One of my strongest impressions from my first year in Athens has been the extraordinary compassion of the Greek people in managing the challenge of the European migration crisis. In this regard, we can all learn a lesson from the welcoming and generous citizens of Livadia.
In November 2016, Livadia became the first Greek city outside of Athens and Thessaloniki to pilot UNHCR Greece’s “Accommodation and Services Scheme,” which has already helped 570 refugees find a home and a decent lifestyle with dignity in 70 apartments around the city while they await final determination on their asylum and resettlement requests. Of these 570 beneficiaries, 211 have already been resettled elsewhere in Europe.
During my visit last week to the capital of Boeotia, I met with one of these beneficiaries: a Syrian father of seven children, who is living in Livadia while waiting to reunite his family with his wife and oldest son in Germany. He effused over Mayor Giota Poulou’s kindness toward him and his children, and he referred to the hard-working employees of the Public Benefit Organization of the Municipality of Livadia (K.E.DH.L.) as members of his “family.” Watching the Mayor interact with this Syrian family was heartwarming and, for me, captured the definition of philoxenia better than any dictionary.
I was impressed by K.E.DH.L.’s efforts to integrate the beneficiaries of the program into the city. Along with Greek students across the country, 195 children from this program started the school year in Livadia on September 11, and working hand-in-glove with the NGO Refugee Solidarity Network, Livadia sensitizes city residents to their new neighbors and creates peaceful coexistence between them. While this program generates over one million euros annually for the local economy, I never heard this held out as a justification. Instead, the Mayor and the citizens of Livadia told me simply that it’s “the right thing to do.”
It is the right thing to do, and the U.S. is actively supporting UNHCR’s efforts here in Greece and in neighboring regions to help address what has become the largest refugee crisis in modern history. Beyond our large assessed contribution to UNHCR, the United States has donated $72 million to UNHCR’s Europe Crisis Response, which includes Greece and the Balkans, as well as $2.8 million to the International Red Cross and Red Crescent Movement in Greece to bolster this country’s response to the refugee crisis.
U.S. Embassy Athens has also prioritized our support to Greece’s refugee response, providing a series of grants to support the work of excellent Greek NGOs, including Angalia in Mytilini, Faros, and Metadrasi.
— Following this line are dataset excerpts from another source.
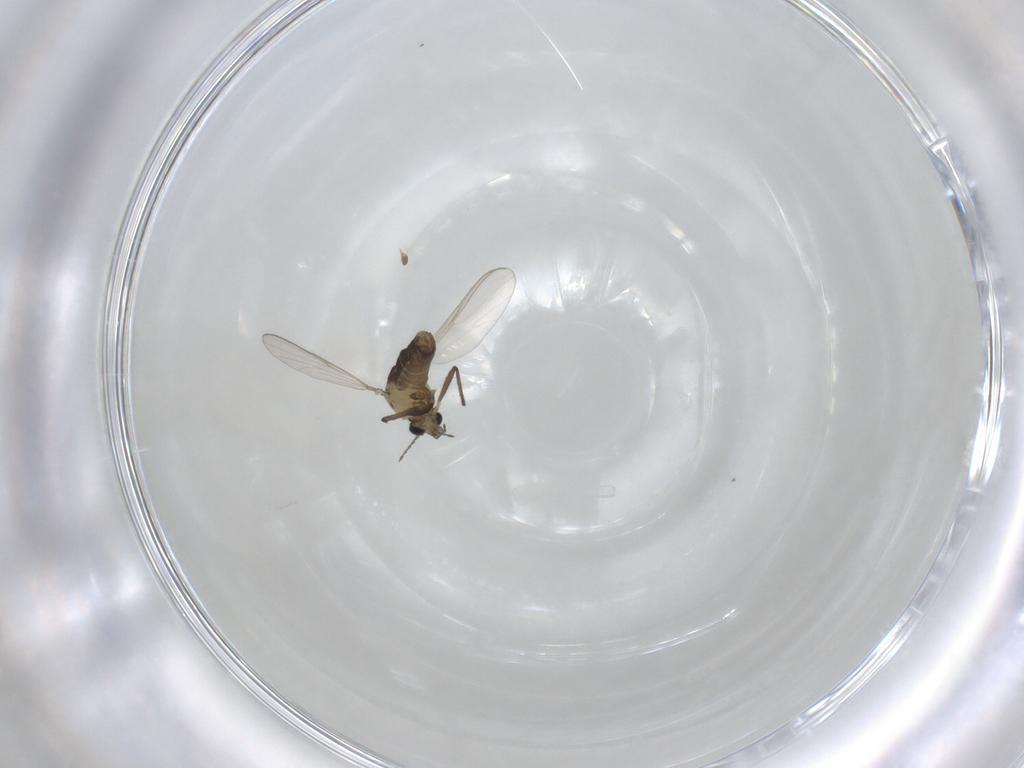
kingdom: Animalia
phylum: Arthropoda
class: Insecta
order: Diptera
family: Chironomidae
Last year, we worked with Impact Hub Athens and the Onassis Cultural Center to organize Hack the Camp, a creative “hackathon” that identified practical solutions to challenges that refugees face in Greece. We are currently partnering with the Melissa Network of Migrant Women on a series of short films about the lives of refugee women.
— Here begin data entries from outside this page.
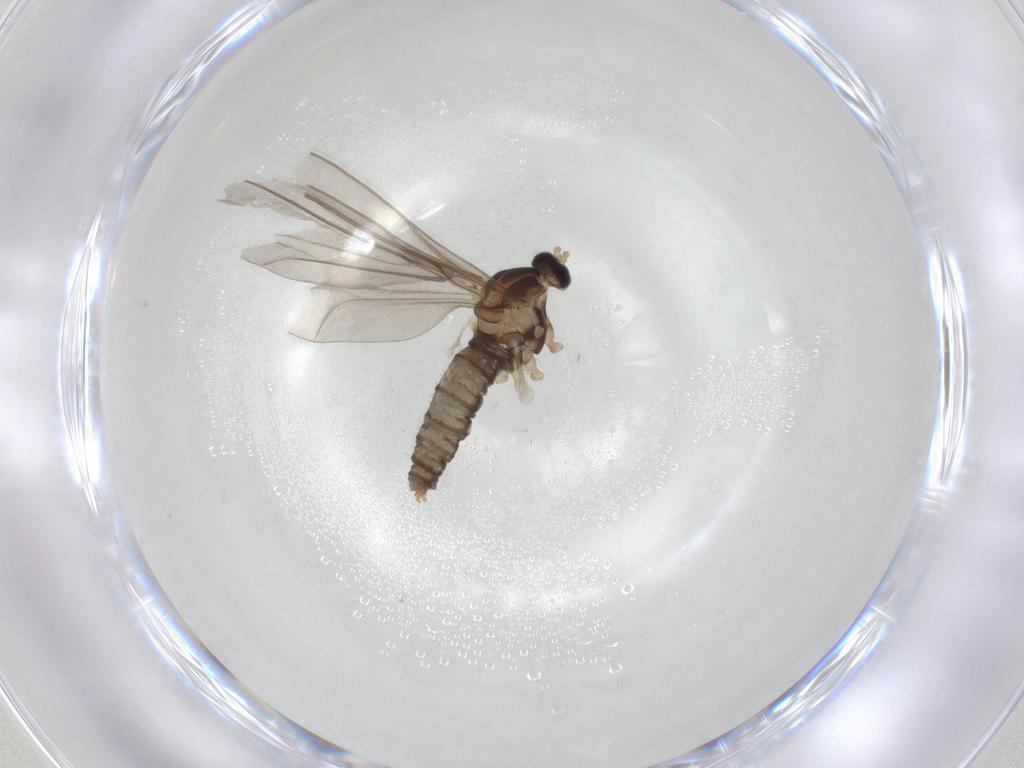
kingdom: Animalia
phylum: Arthropoda
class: Insecta
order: Diptera
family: Cecidomyiidae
On integration, the U.S. Embassy supported the efforts of NGO Doctors of the World in offering English classes to camps throughout Greece, and through a $1 million State Department grant, we created the “Education Unites” program, offering academic scholarships at partner schools including the American College of Greece in Athens and the Anatolia College and American Farm School in Thessaloniki. The program will bring 200 refugee students from camps to campuses for the academic year 2017-2018.
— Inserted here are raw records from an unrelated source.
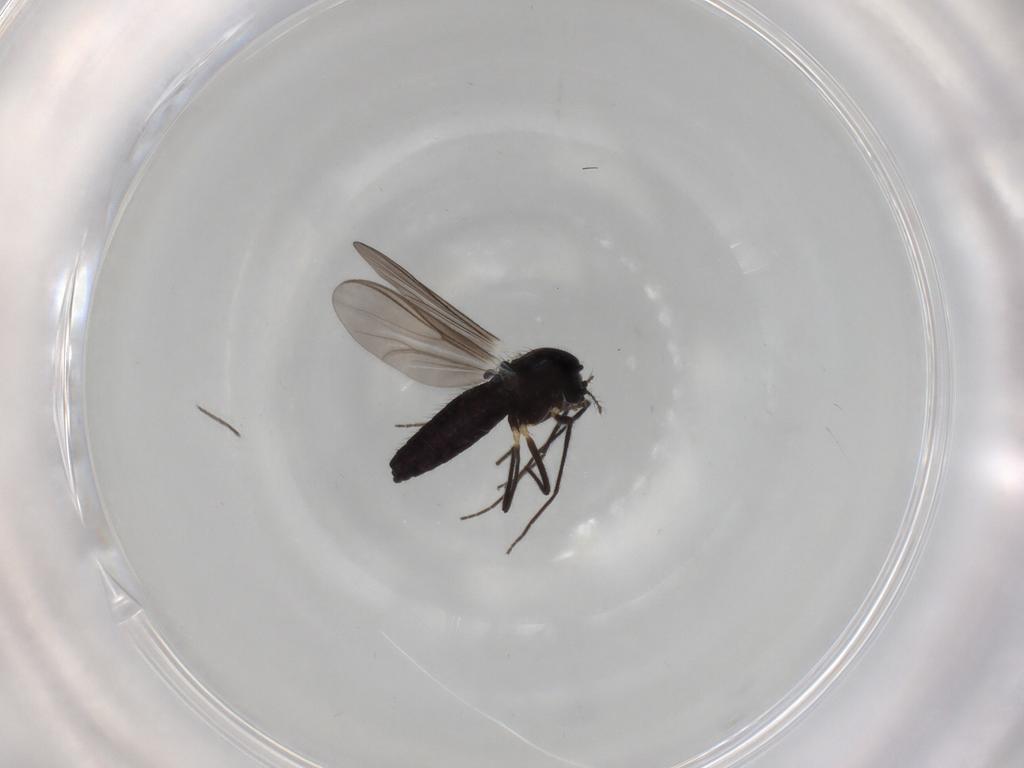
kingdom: Animalia
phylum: Arthropoda
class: Insecta
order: Diptera
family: Chironomidae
Livadia is a very ancient city, whose charm and unique topography used to draw people from all over the world to visit one of ancient Greece’s foremost oracles to hear how they could better face current troubles and improve future prospects. And as we see all of the asylum facilities in Greece and around the world being flooded with twice and three times the number of refugees they are supposed to hold, I am comforted that the citizens of modern Livadia are continuing their ancient tradition, helping hundreds who have been displaced by war and chaos find a better future. During my visit, I urged my European colleagues to come here and see for themselves, and this is exactly why.
I congratulate Mayor Poulou, K.E.DH.L, UNHCR, the Refugee Solidarity Network and the citizens of Livadia for their pioneering humanitarian work, and look forward to continued U.S. support.